[Collection entries]
────────────────

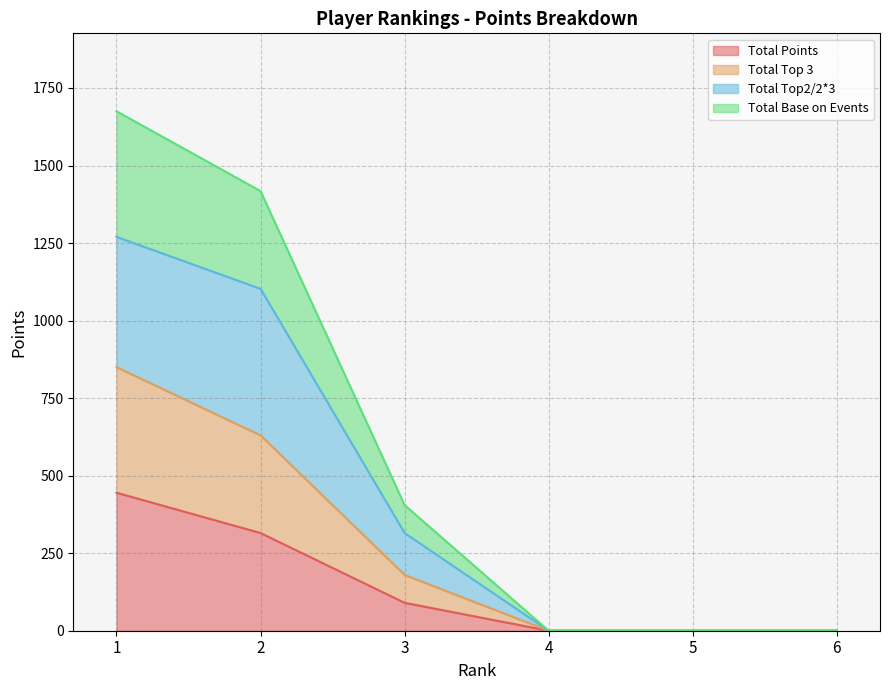

Does the chart have visible grid lines?

Yes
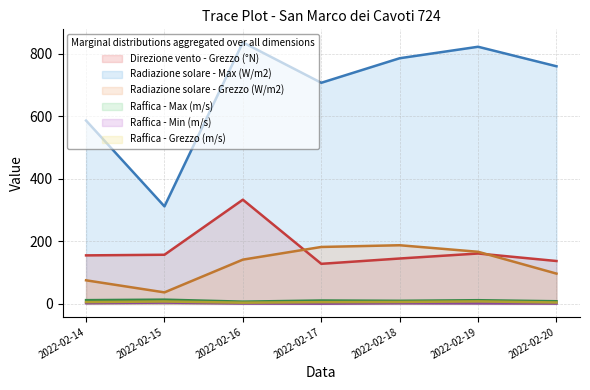

Is it true that Radiazione solare - Grezzo (W/m2) equals 25.4 at 2022-02-15?

False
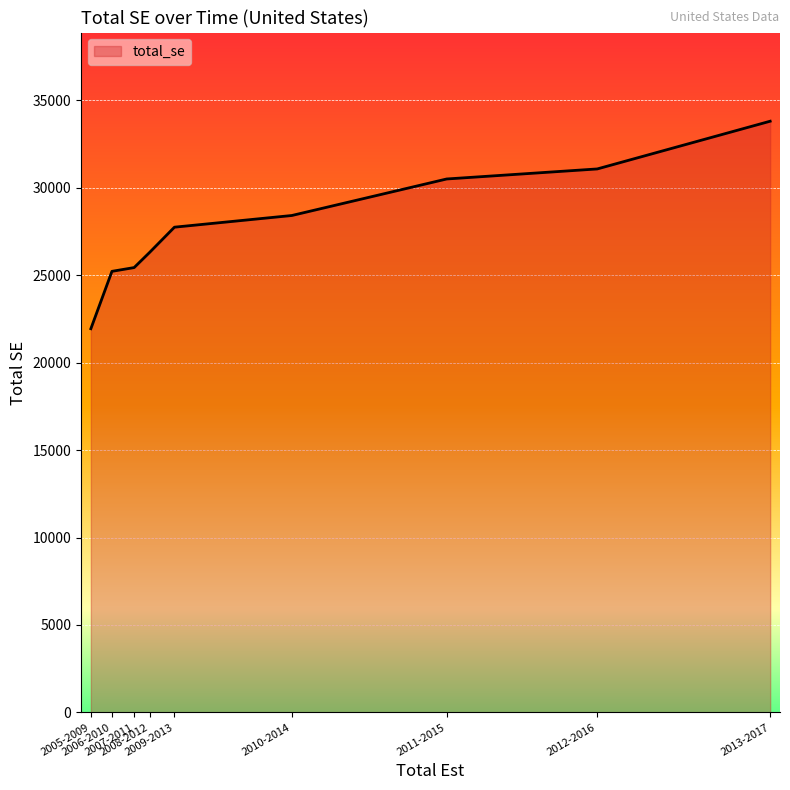

What is the difference between the maximum and minimum values?

11868.8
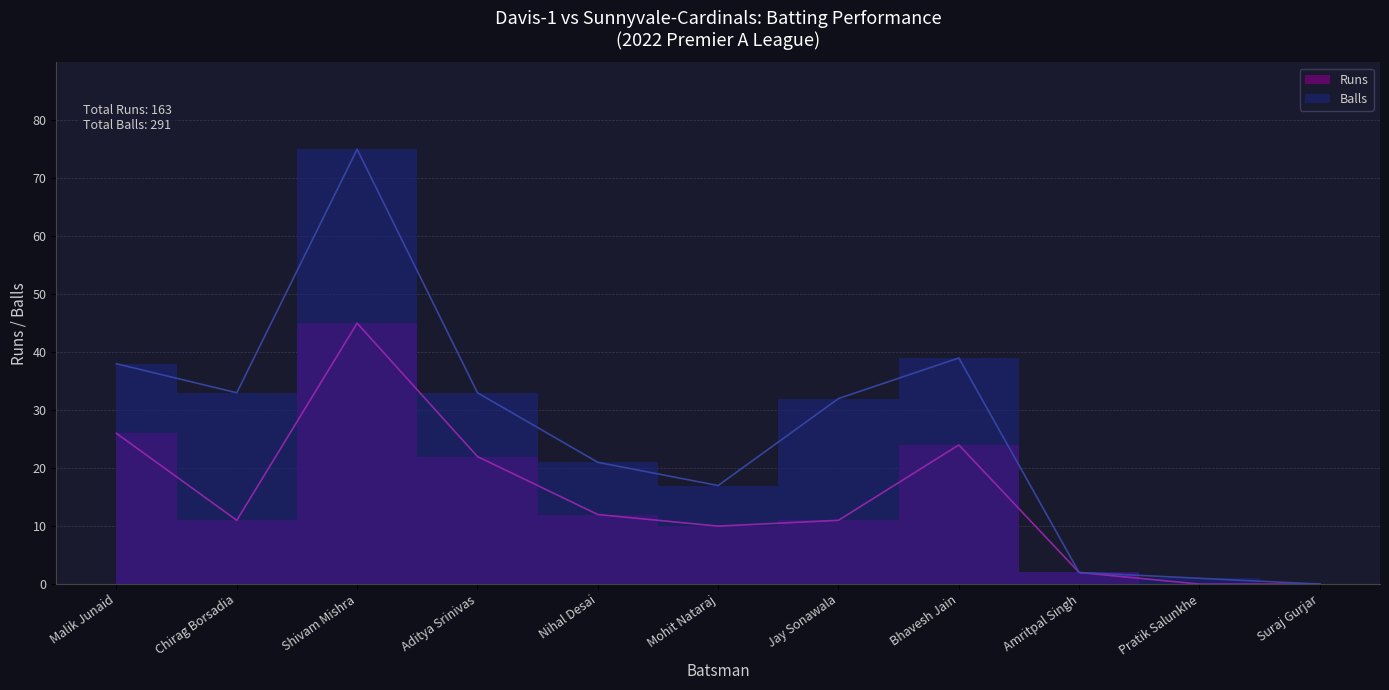

At which category does Runs reach its first local peak?

Shivam Mishra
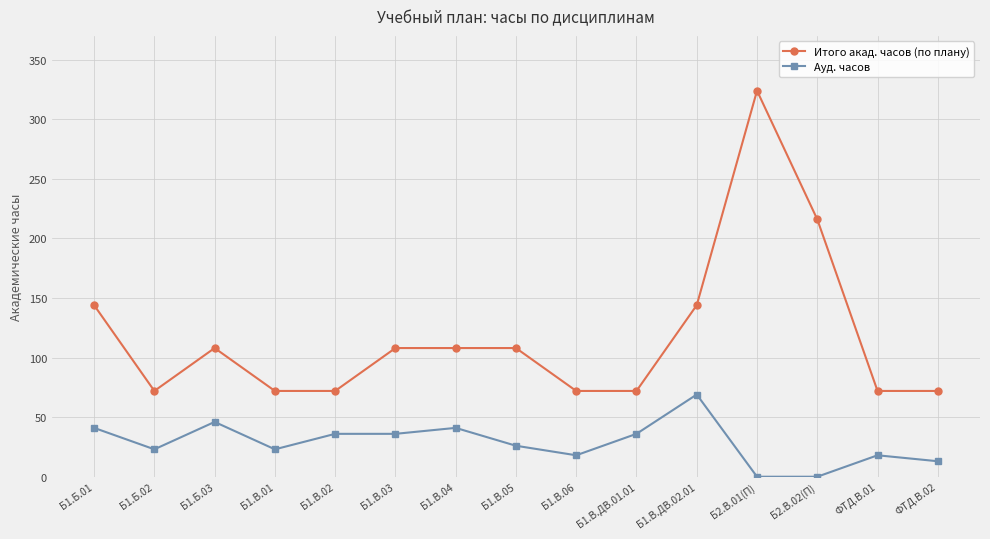

True or false: Ауд. часов has more than 1 interior local peaks.

True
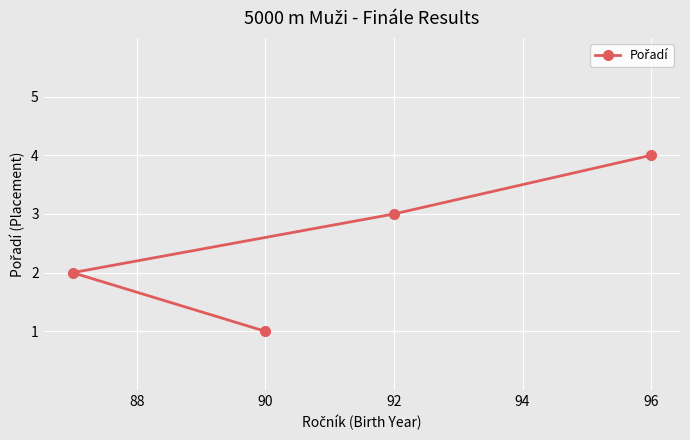

Between 90 and 96, which is larger?

96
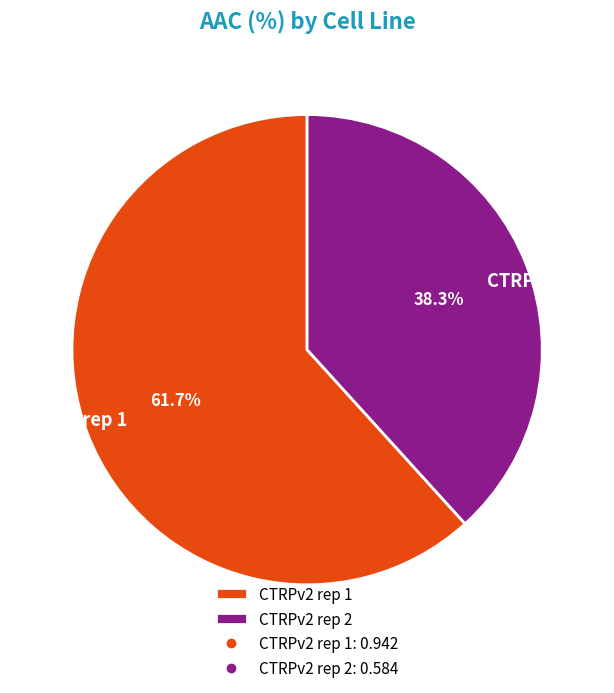

Is it true that CTRPv2 rep 2 is 38% of the pie?

True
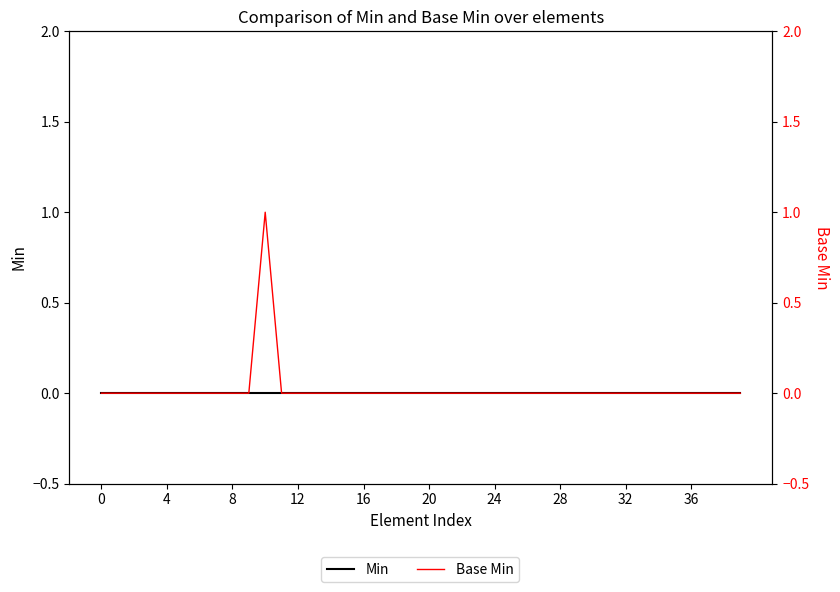

Count the Base Min values in the range 0 to 1.

40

────────────────

What the exercise asks: Reproduce every line of the records above word for word, leaving out the pictures.

Result of the exercise:
Does the chart have visible grid lines?

Yes

Is it true that Radiazione solare - Grezzo (W/m2) equals 25.4 at 2022-02-15?

False

What is the difference between the maximum and minimum values?

11868.8

At which category does Runs reach its first local peak?

Shivam Mishra

True or false: Ауд. часов has more than 1 interior local peaks.

True

Between 90 and 96, which is larger?

96

Is it true that CTRPv2 rep 2 is 38% of the pie?

True

Count the Base Min values in the range 0 to 1.

40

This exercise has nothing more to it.